#### [Data supplied]
↓↓↓

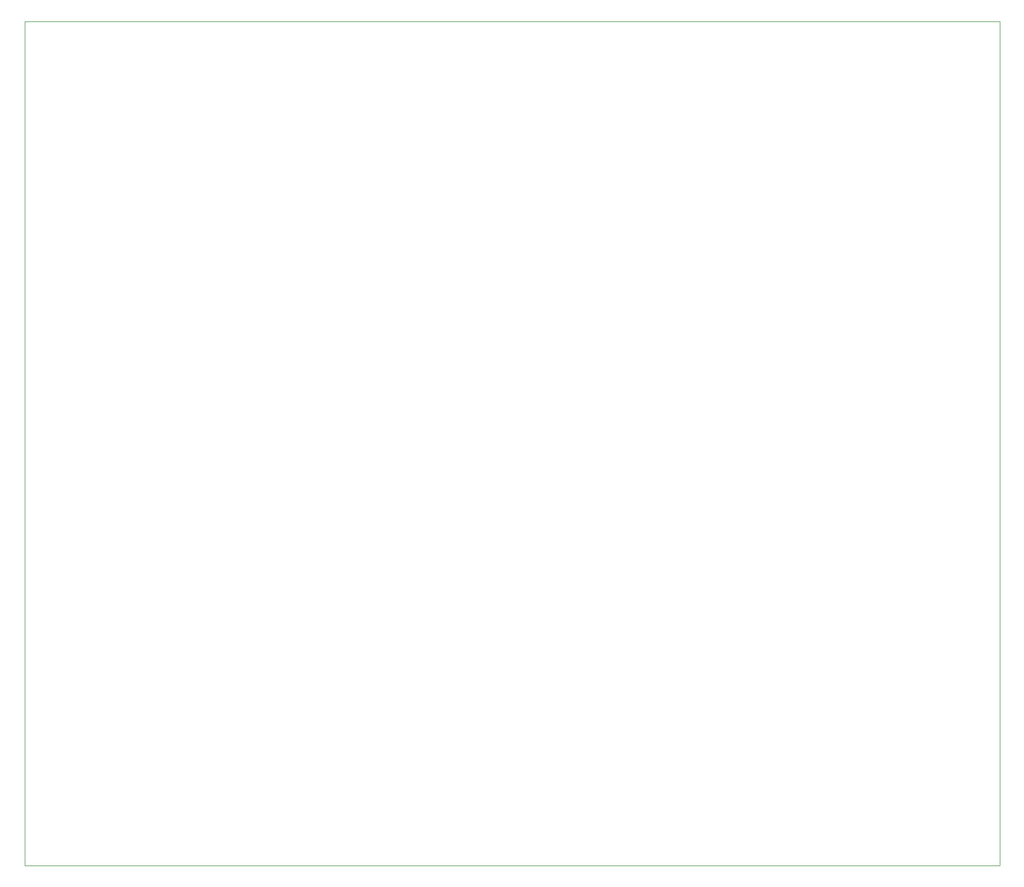
<source format=gbr>
G04 (created by PCBNEW (2013-jul-07)-stable) date Fri 28 Nov 2014 01:10:13 PM PST*
%MOIN*%
G04 Gerber Fmt 3.4, Leading zero omitted, Abs format*
%FSLAX34Y34*%
G01*
G70*
G90*
G04 APERTURE LIST*
%ADD10C,0.00590551*%
%ADD11C,0.00393701*%
G04 APERTURE END LIST*
G54D10*
G54D11*
X74015Y-14173D02*
X74015Y-65354D01*
X14960Y-65354D02*
X74015Y-65354D01*
X14960Y-14173D02*
X14960Y-65354D01*
X14960Y-14173D02*
X74015Y-14173D01*
M02*

</source>
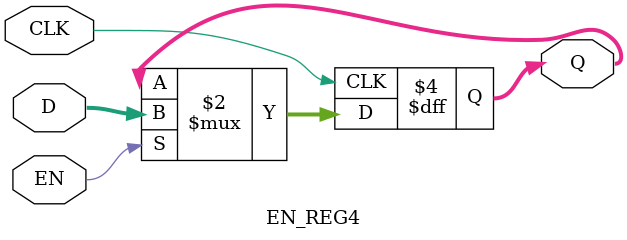
<source format=v>
/*	EN_REG4		*/
module	EN_REG4	( D, Q, EN, CLK );
input	[3:0]	D;
input		EN, CLK;
output	[3:0]	Q;
reg	[3:0]	Q;

	always	@( posedge CLK )
		if ( EN )
			Q <= D;
endmodule

</source>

↑↑↑

#### [Task details]
For the word "source", count the lines of the listing that hold it, and reply with the count by itself.

#### [Answer below]
4